Legale migratie betekent doorgaans een stimulans voor de economie van het gastland en kan de EU helpen tekorten op de arbeidsmarkt weg te werken, maar als de infrastructuur achterblijft en het integratiebeleid geen gelijke tred houdt met de instroom, kunnen sociale spanningen ontstaan. Met name in landen en regio's die kampen met hoge werkloosheid en uitsluiting, kunnen de economische en maatschappelijke kosten daarvan hoog zijn en kan marginalisatie soms een voedingsbodem zijn voor radicalisering.
Tenzij voortdurend actieve maatregelen worden getroffen, bestaat het risico dat de mondialisering het effect van de technologische vooruitgang en de recente economische crisis versterkt en tot meer ongelijkheid en maatschappelijke polarisatie leidt. De afgelopen tien jaar is het reële inkomen van middenklassehuishoudens in de EU en andere geavanceerde economieën veelal gestagneerd, ondanks de algemene economische groei. Hoewel de ongelijkheid in Europa veel minder uitgesproken is dan elders in de wereld, bezit de rijkste 1% van onze bevolking nog altijd 27% van de totale rijkdom 5 .
Figuur 5: Europeanen hebben uiteenlopende meningen over mondialisering
Bron: Bertelsmann Stiftung en Europese Commissie (2016).

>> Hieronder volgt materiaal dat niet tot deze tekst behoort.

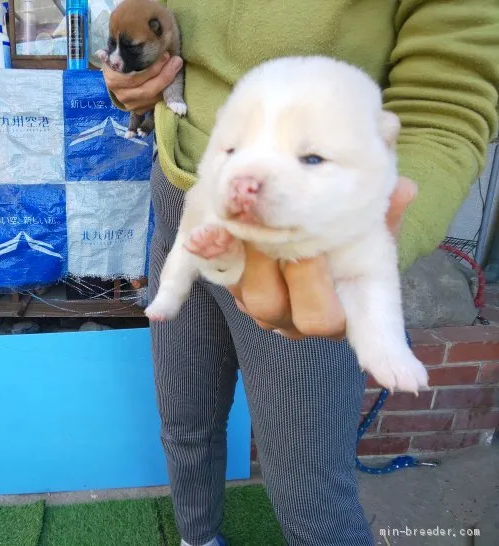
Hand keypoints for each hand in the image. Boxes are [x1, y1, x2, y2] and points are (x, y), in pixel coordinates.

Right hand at [103, 54, 183, 114]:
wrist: (117, 80)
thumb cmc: (118, 63)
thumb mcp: (113, 56)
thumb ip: (111, 54)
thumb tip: (100, 53)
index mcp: (114, 82)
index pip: (135, 78)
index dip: (152, 69)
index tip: (166, 55)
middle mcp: (123, 96)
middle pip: (147, 90)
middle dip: (165, 76)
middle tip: (176, 61)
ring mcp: (132, 106)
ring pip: (154, 98)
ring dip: (168, 84)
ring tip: (176, 67)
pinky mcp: (141, 110)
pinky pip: (156, 103)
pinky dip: (166, 92)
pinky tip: (174, 80)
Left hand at [229, 177, 417, 338]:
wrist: (286, 227)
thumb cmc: (338, 234)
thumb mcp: (364, 222)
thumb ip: (381, 213)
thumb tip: (403, 190)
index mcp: (356, 307)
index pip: (376, 337)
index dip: (389, 356)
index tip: (409, 381)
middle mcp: (311, 321)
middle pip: (312, 319)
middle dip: (307, 277)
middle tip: (306, 243)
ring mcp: (272, 314)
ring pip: (260, 301)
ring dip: (261, 261)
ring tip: (264, 226)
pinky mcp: (238, 295)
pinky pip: (229, 281)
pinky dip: (225, 253)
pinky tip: (220, 231)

Veel burgers hebben het gevoel dat de mondialisering een rechtstreekse bedreiging vormt voor hun identiteit en tradities en ten koste gaat van de culturele diversiteit en hun manier van leven. Zij zijn bezorgd dat zij geen invloed hebben op hun toekomst en dat hun kinderen het slechter zullen krijgen dan zijzelf. Zij hebben de indruk dat regeringen de situatie niet in de hand hebben en de mondialisering niet kunnen of willen vormgeven en beheren op een manier die gunstig is voor iedereen. Daar ligt nu een taak voor de politiek.
2. Vooruitblik
2.1. Tegen 2025 zal de mondialisering er heel anders uitzien…
We verkeren nog steeds in de eerste fase van de revolutionaire veranderingen die digitalisering, robots, kunstmatige intelligentie, het internet der dingen en 3D-printen teweeg zullen brengen in de manier waarop we produceren, werken, reizen en consumeren.
Figuur 6: Mondialisering toen en nu
Bron: Europese Commissie, McKinsey Global Institute, OESO.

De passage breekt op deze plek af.